Meine sehr verehrten Damen und Herren! Wir erwarten von jeder und jedem, die oder der ein Mandat, ein politisches Amt oder eine Parteifunktion ausübt, nicht nur, jeden Versuch der Einflussnahme auf politische Entscheidungen zurückzuweisen, sondern auch jeden bösen Anschein zu vermeiden. Das gilt insbesondere für die Annahme von Spenden oder geldwerter Unterstützung im Wahlkampf.

Nr. 2 des vorliegenden Antrages ist schon aus formalen Gründen nicht tragfähig, weil der Landtag nicht für die hier vertretenen Parteien eine Selbstverpflichtung beschließen kann. Aber wir sind auch inhaltlich anderer Auffassung. Wir gehören - das ist deutlich geworden - nun wahrlich nicht zu den hauptsächlichen Spendenempfängern in unserem Land, aber wir halten es wohl für möglich, Spenden nach klaren rechtlichen und ethischen Maßstäben anzunehmen.

(Zustimmung von Siegfried Borgwardt, CDU, und von Markus Kurze, CDU)

Dabei muss ausgeschlossen werden, dass mit der Spende eine Gegenleistung der Politik einhergeht.

Auch für einen generellen Verzicht von Spenden von Auftragnehmern des Landes sehen wir keinen Anlass. Die in Ihrem Antrag enthaltene Unterstellung will ich ausdrücklich zurückweisen. Denn Sie unterstellen nicht nur den Spendern, dass sie für ihre Zahlung eine Gegenleistung erwarten. Sie unterstellen auch den verantwortlichen Mitarbeiterinnen und Mitarbeitern in den Ministerien und der Landesverwaltung, die mit der Vergabe öffentlicher Aufträge betraut sind, dass sie sich darauf einlassen würden, sachfremde Kriterien in ihre Entscheidungen einfließen zu lassen und sich womöglich sogar der Untreue schuldig zu machen.

(Zustimmung bei der SPD)

Ich glaube nicht, dass Sie das pauschal so sagen wollten, aber schließlich läuft es darauf hinaus.

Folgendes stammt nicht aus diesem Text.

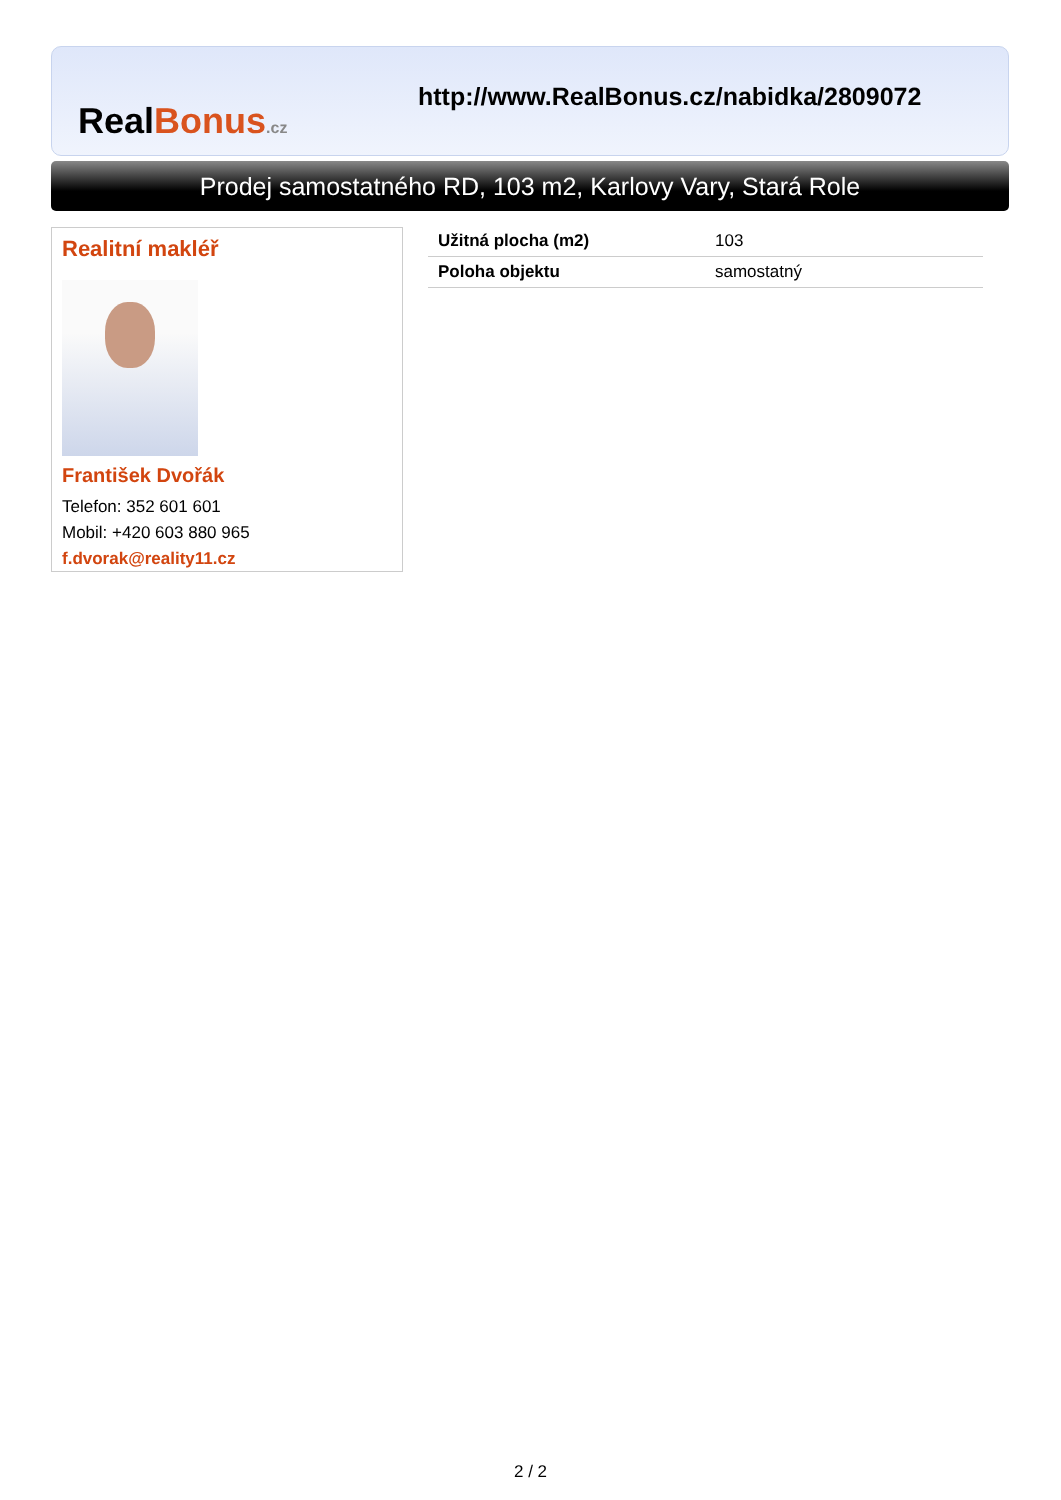Real Bonus.cz
http://www.RealBonus.cz/nabidka/2809072
Prodej samostatného RD, 103 m2, Karlovy Vary, Stará Role
Realitní makléř
František Dvořák
Telefon: 352 601 601
Mobil: +420 603 880 965
f.dvorak@reality11.cz
| Užitná plocha (m2) | 103 |
| Poloha objektu | samostatný |
2 / 2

(Siegfried Borgwardt, CDU: Genauso ist das!)

Das ist nicht nur ungerecht, das ist - lassen Sie mich das aus eigener Erfahrung aus meiner Tätigkeit an der Spitze eines Ministeriums sagen - auch völlig lebensfremd.

Meine sehr verehrten Damen und Herren! Die in Rede stehenden Spenden des ISW fallen ja nicht dadurch auf, dass die spendende Institution Landesaufträge erhalten hat. Nein, sie fallen auf, weil das Vergabeverfahren nicht korrekt gelaufen ist, und sie fallen auf, weil nicht allgemein an eine Partei gespendet wurde, sondern nahezu exklusiv an die Ortsvereine, denen der damalige Minister und der damalige Staatssekretär angehörten.

Ja, diese Auffälligkeiten gehören weiter aufgeklärt. Aber sie rechtfertigen es nicht, alle Spender unter Generalsverdacht zu stellen, die Aufgaben für unser Land erledigen.

(Zustimmung bei der SPD)

Von Nr. 3 Ihres Antrags, liebe Kolleginnen und Kollegen der LINKEN, wissen Sie selbst, dass das gar nicht umsetzbar ist. Wir können mit einem Landtagsbeschluss nicht die Regelungen des Parteiengesetzes aushebeln. Wir Sozialdemokratinnen und Sozialdemokraten sind gern bereit, über eine Fortentwicklung des Parteiengesetzes und des Spendenrechtes hin zu mehr Transparenz zu sprechen. Der Ort, darüber zu entscheiden, ist nicht unser Landtag, sondern der Deutsche Bundestag.

Mein letzter Satz: Weil aber der Anlass so ernst ist und deshalb jeder Vorschlag diskussionswürdig ist, plädieren wir für die Überweisung des Antrages in den Finanzausschuss. - Herzlichen Dank.